Depression sucks. All parts of it are messy, unromantic and generally awful. Nobody likes persistent and chronic low mood. Or the complete, overwhelming lack of energy. Or the appetite changes, sleep disturbances, a sex life that becomes a distant memory. The list goes on. When you look at all the different symptoms those of us with depression have to deal with day in and day out, it’s not hard to see why it is such a debilitating condition.
There are some symptoms which I find to be particularly cruel, though. Some parts of the black dog with a particularly nasty bite. In my experience, these are the symptoms that challenge a fundamental part of who you are. For example, the low mood part of depression is really tough. But realistically, having been dealt a pretty tricky hand growing up, feelings of sadness and low mood that come during depression are not exactly new to me. Obviously, being depressed is not the same as being sad, but it’s not a million miles away from feelings I’d experienced while being mentally well. When I experience this symptom of depression, I still fundamentally feel like me, albeit me having a really shit time.
On the other hand, anhedonia (the loss of interest in previously pleasurable activities) coupled with a complete absence of motivation and energy, stripped something essential out of my personality. When I’m well, I’m a bundle of energy. It’s one of the first ways my friends and co-workers would describe me. I don’t like to stop, I don’t like to be unoccupied. More work, more socializing, more sport, more intimacy. On holiday with friends, I’m the one instigating pillow fights at 4 a.m. because something as trivial as the need for sleep isn’t enough to make me stop the fun. I’ll work a 70-hour week and still find time to get stuck into an 8-hour board game marathon. Simply, I thrive off it, it’s just so much of who I am.

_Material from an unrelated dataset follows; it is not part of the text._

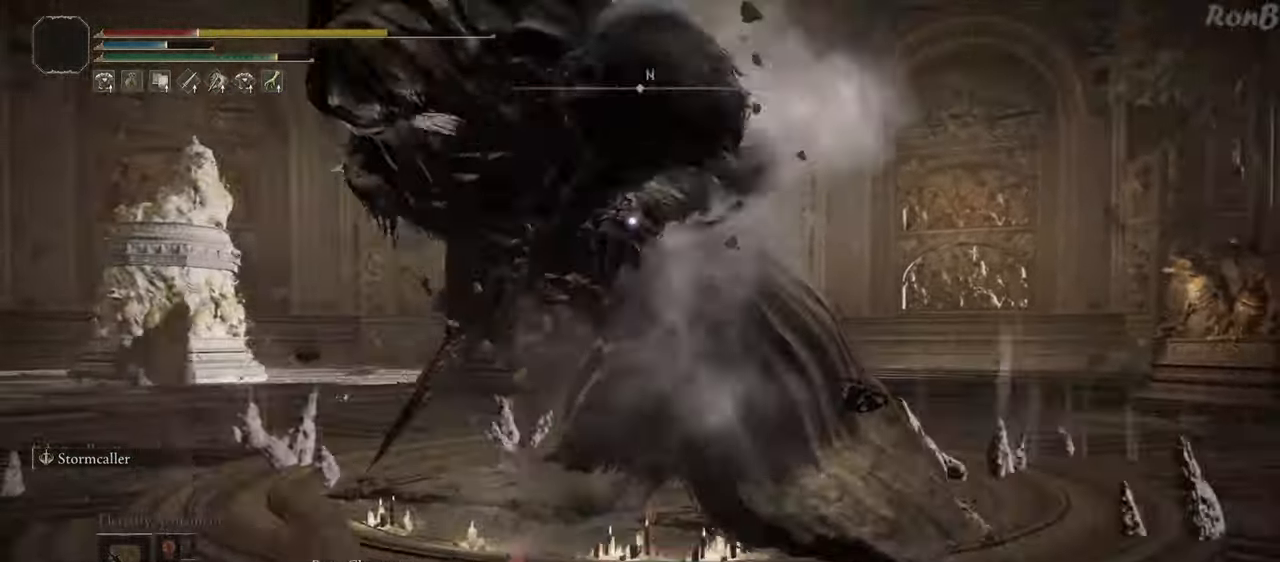
{"buttons": [], "left_stick": "down-right", "right_stick": "center", "events": [[117, "left_stick", "down-right"]]}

To then be entirely bulldozed by a complete disinterest in everything I once found joy in is devastating. I find I can try for a while, try and keep everything going and fake the positive feelings that come with it. I so desperately want to genuinely feel those feelings. But the harder I try, the more I see the fragments of my personality slipping through my fingers.
When it gets to the point of me experiencing full-blown anhedonia, I know things are bad. It’s a massive red flag for me; a sign that my mental health is really deteriorating. A sign that the depression has taken such a strong hold that it’s taken away something that makes up the very core of who I am. It’s this loss during a depressive episode that often precedes a crisis. Suddenly it’s not a case of me trying to battle a mental illness. I don’t recognize who I am, and with this loss of self comes a massive lack of power to keep fighting. I’m no longer fighting for me, because the me that myself and my loved ones knew and loved and respected is no longer there. I look at myself and see a shell, an empty husk where me and my personality used to sit.
And sometimes, it’s impossible to keep putting in the effort to fight for an empty shell.